Nos tempos livres, Jean Jacques fazia sempre o mesmo: fazer surf e coleccionar lixarada. Era um homem de paixões simples mas sempre de uma grande entrega.

Muitas e muitas vezes o vi agarrado a uma prancha a caminho da camioneta que o levaria à Costa da Caparica. Vivia maravilhado com a claridade das dunas, o cheiro a maresia, o embalar quase materno da ondulação. Ele não se coíbia de nos falar deste seu amor até aos nossos ouvidos fazerem sangue... Era chato comá putaça, graças a Deus. Quando nos apanhava na rua começava uma conversa do nada, como se tivessemos acordado de um transe e estivessemos já a meio de uma discussão que durava há horas. Falava-nos dos infinitos benefícios do surf e o bem que lhe fazia à saúde. Quando estava bom tempo era do melhor e quando estava frio ele não se atrapalhava. Levava vestidas duas camisolas de lã grossa por causa das coisas. E a verdade é que nunca o vi constipado.
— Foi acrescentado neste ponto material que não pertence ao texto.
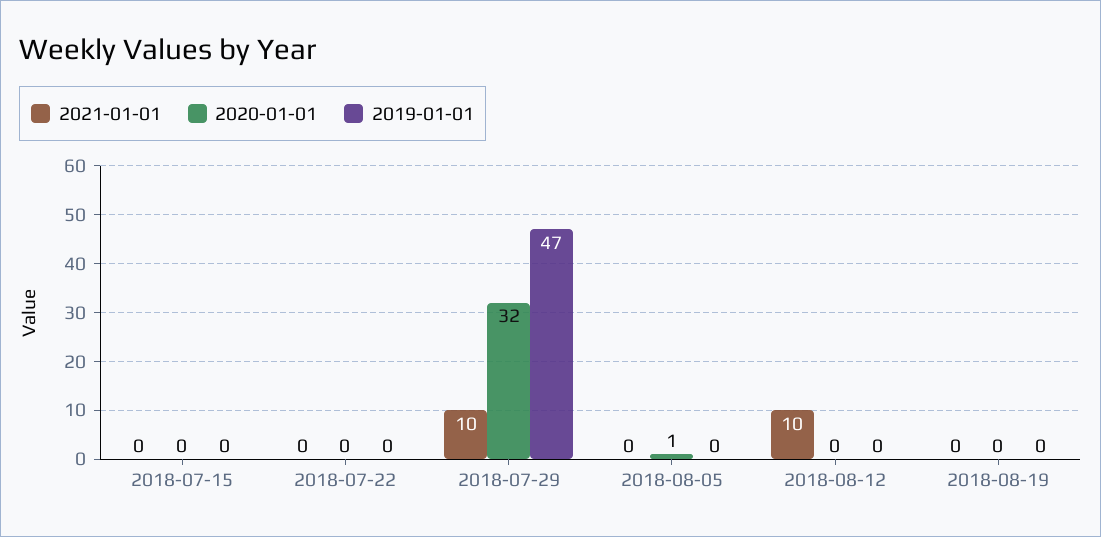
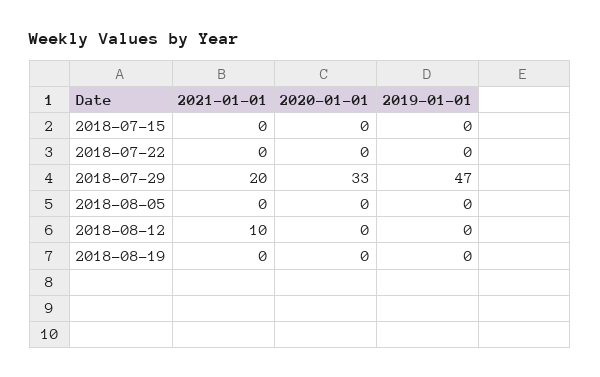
2021-01-01, 2018-07-29: 10 -> 20
2020-01-01, 2018-07-29: 32 -> 33
2020-01-01, 2018-08-05: 1 -> 0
A prancha, essa, tinha de ser de esferovite. Só material do melhor para este menino.
Caso contrário podia fugir do seu controlo e bater-lhe com força na cabeça... E se há coisa que Jean Jacques não podia arriscar perder era aquilo que ele acreditava ser o seu bom juízo.
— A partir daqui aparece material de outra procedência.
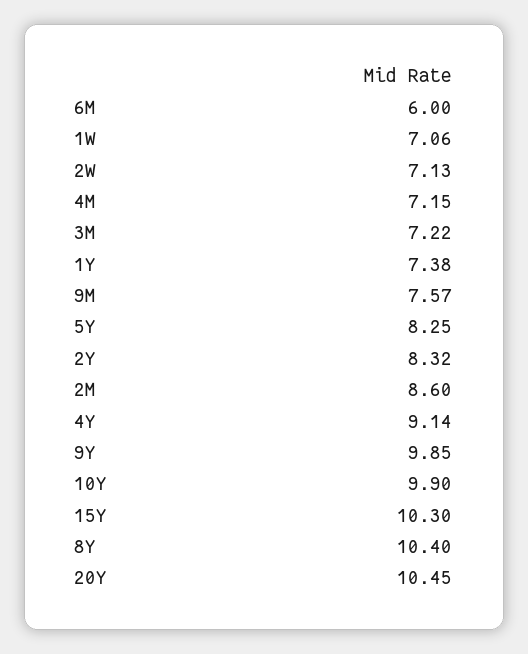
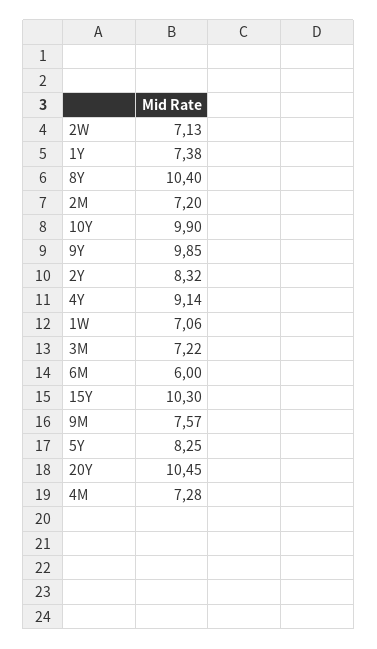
4M: 7.15 -> 7.28
2M: 8.6 -> 7.2

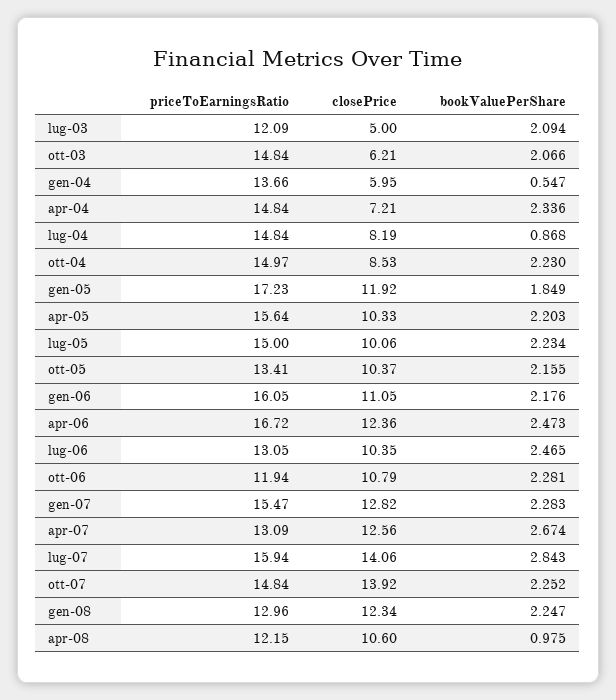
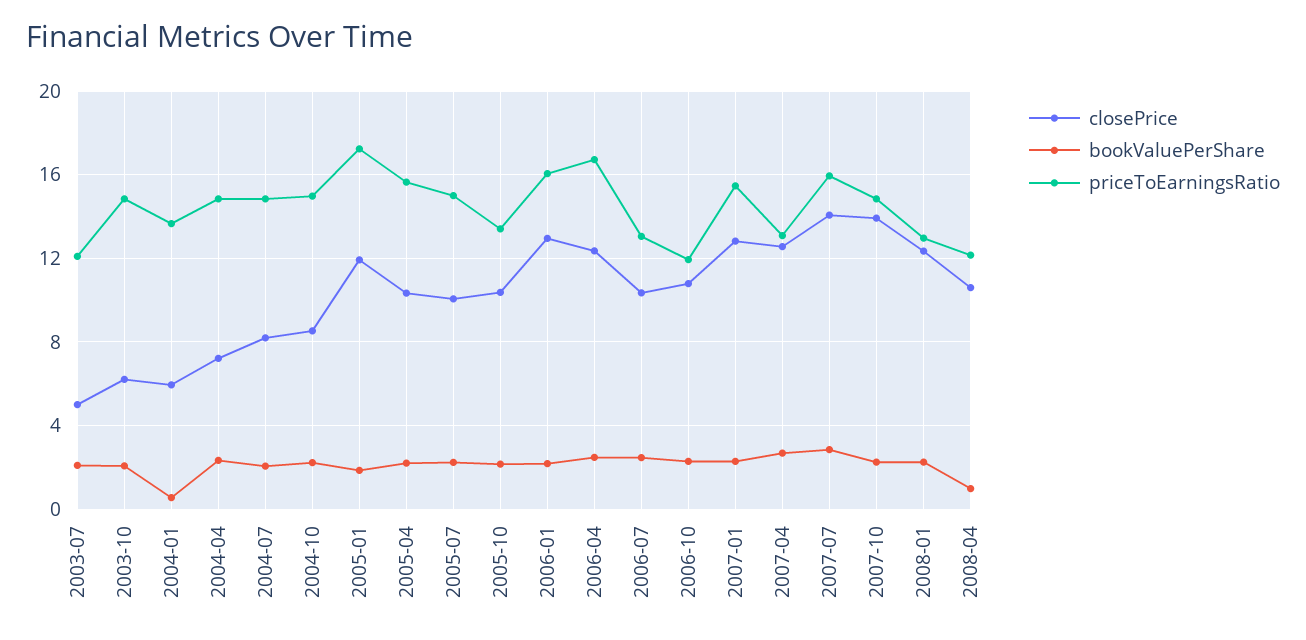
bookValuePerShare, lug-04: 0.868 -> 2
closePrice, gen-06: 11.05 -> 13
Havia quem dissesse que o homem não apanhava camioneta nenhuma, que era tudo mentira. Ia com a prancha até ao jardim da Casa da Moeda e lá ficava sentado num banco a tarde toda a falar com os polegares. Mas lá está, nunca pude comprovar portanto até ver não passam de boatos.

Se o surf tinha este importante papel na sua rotina já recolher lixo dos passeios não era digno de menor afecto. Consegui espreitar um dia pela janela da sua casa e havia tralha até ao tecto. Cartões, electrodomésticos usados, caixas, peças de todos os tamanhos e feitios... havia de tudo naquele barraco menos uma limpeza semanal. Muitas e muitas vezes vinha ele da feira da ladra carregado de computadores velhos e de livralhada, coisas que ele inventava para gastar o dinheiro. Gostava de falar das suas invenções e das suas ideias inovadoras. Ideias essas que eram invariavelmente um suceder alucinante de palhaçada.
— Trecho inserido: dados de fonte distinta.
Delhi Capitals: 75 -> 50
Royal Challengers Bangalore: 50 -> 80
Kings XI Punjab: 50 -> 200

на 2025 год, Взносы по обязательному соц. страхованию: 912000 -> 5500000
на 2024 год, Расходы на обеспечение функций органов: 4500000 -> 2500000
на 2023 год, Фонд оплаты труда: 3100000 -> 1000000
Um dia, apareceu na rua com a cara coberta de natas a pingar para o chão. Aproximou-se orgulhosamente dos meus pais a dizer que aquilo fazia muito bem à pele, que era uma espécie de projecto que ele estava a desenvolver. Era com este tipo de assuntos que ele gostava de abordar as pessoas e deixá-las num misto de desconforto e pânico.

Outra altura houve em que Jean Jacques apregoava as virtudes de "andar" na saúde humana. Tinha lido uma qualquer entrevista com a Rosa Mota (sim, porque nada melhor do que uma criatura que se assemelha a um esqueleto ambulante para servir de guru da "boa vida") e que, de acordo com as suas contas, todas as pessoas deviam andar cerca de 18 horas por dia. E batia-se com esta estupidez como se a sua existência dependesse disso... Abençoado.

Ora, quando vi na televisão que tencionam fechar a mais emblemática maternidade lisboeta, e quem sabe do país, o meu pensamento imediato foi: "MAS COMO É QUE O JEAN JACQUES CHEGOU AO GOVERNO?!"

Porque isto cheira-me a ideia genial lá do bicho.

Ou dele ou de indivíduos do mesmo calibre...
Mas enquanto cidadão não escondo o meu desconforto em ser governado por gente que na intimidade enche a cara com natas, se lança ao mar com pranchas de esferovite e emplastra chaços com cimento... Se é para perdermos de vez a identidade nacional então mais vale fazer algo ainda mais revolucionário como prender de vez governantes criminosos como Fátima Felgueiras, Valentim Loureiro ou Isaltino Morais... Isso sim, era caso para pararmos tudo e chegarmos à conclusão que estávamos a deixar de ser Portugal. Agora fechar o raio da Maternidade, às tantas nem a besta do Jean Jacques nos seus sonhos mais mórbidos se lembraria de tal coisa.

Neste momento, vivo num sítio demasiado normal mas não nego que sinto falta de pequenas idiossincrasias inofensivas... Não encontro idiotas na minha rua mas basta ligar a televisão e lá estão eles. A decidir por mim e pelos meus, muitas vezes contrariamente àquilo que prometeram.

Assim, antes o Jean Jacques que não fazia mal a ninguém...
Excepto à minha mãe que teve de comprar uns limpa pára-brisas novos.